Одна, Аня. Одна, и только воспоминания с тобою. У всех есть хоть кто-то — муж, или дети, или родные. А ты одна. Совсем одна. И нелепо думать, что кто-то за­менит Павлушу, что полюбишь снова...

Шаги по коридору. Тихий стук в дверь.

— Вы?

Гаршин улыбается, заговорщицки прикладывая па­лец к губам:

— Тише, Анечка, я удрал тайком. Отчего вы отказа­лись обедать у Любимовых? Я вас ждал, ждал... С го­ря два часа подряд в преферанс играл, аж спина забо­лела!

Она хотела бы скрыть невольную радость, но скры­вать не умела, дрогнувшим голосом призналась:

— А я тут так загрустила...

Понял ли он — почему, или не хотел углубляться в печальные темы, но он ни о чем не расспрашивал, начал балагурить, быстро рассмешил Аню, и не успела она опомниться, как Гаршин уже помогал ей надеть пальто, чтобы идти ужинать «в кавказский кабачок, самое славное место в городе, вот вы увидите!»

Спускаясь по лестнице, он фальшиво, но весело на­певал:

Люди парами живут, Петя — с Машей, Оля — с Сашей, Только я один да ты — Одинокие грибы. Я один, и ты одна, Подсчитаем — будет два!

Весеннее пальто не защищало от холода, ветер про­бирал Аню до костей, но тем приятнее было попасть в душное тепло кавказского ресторана. Пронзительные звуки музыки и гул голосов неслись навстречу Ане из низкого зала, подернутого голубой табачной дымкой.

Там было по-воскресному многолюдно, все столики за­няты. Но Гаршин шел по залу как завсегдатай, здоро­ваясь с официантами: кому-то мигнул, кого-то поторо­пил — и вот уже они сидят в глубине зала за столиком, отгороженным от соседних невысокими перегородками, и Гаршин заказывает шашлык по-карски и «мукузани», давая наставления официанту, как должен быть приго­товлен шашлык и какой подать салат.
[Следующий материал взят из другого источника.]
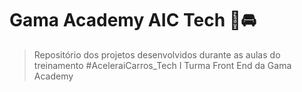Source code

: # Gama Academy AIC Tech 👊🚘

> Repositório dos projetos desenvolvidos durante as aulas do treinamento #AceleraiCarros_Tech I Turma Front End da Gama Academy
Женщины с удовольствием оглядывали Гаршина, по­ка он искал столик; они и теперь оборачивались, чтобы еще раз взглянуть на него, и Ане это нравилось, она и сама по-новому приглядывалась к своему спутнику: ни­чего не скажешь — привлекателен!

Официант принес вино, хлеб, салат. Гаршин напол­нил рюмки:

— За то, чтобы вы не грустили, Анечка, а значит — не убегали от меня!

Аня залпом выпила холодное, с приятной кислецой вино и с наслаждением откусила хлеба. Она была очень голодна, вино сразу разгорячило ее, голова чуть-чуть закружилась.

— Вы до удивления такой же, как до войны, — ска­зала она. — Все изменились, кроме вас.

— А я человек легкий, — откликнулся Гаршин и сно­ва налил вина.

Легкий человек? Ну что ж, тем лучше.

— Я бы хотела иметь легкую душу, — сказала Аня. — Такую легкую, чтобы ни о чем не вспоминать, не ду­мать, не тревожиться, а вот так, как вы...

Он немного обиделся:

— Что ж я, по-вашему, — разлетай? Попрыгун?

Она с улыбкой кивнула. Гаршин хотел возразить, но передумал, отмахнулся и поднял рюмку:

— Выпьем за разлетая!

Подали шашлык. Музыканты прошли на подмостки, настроили инструменты. Надрывно и чересчур громко для низкого подвала зазвучала знакомая песня про Сулико.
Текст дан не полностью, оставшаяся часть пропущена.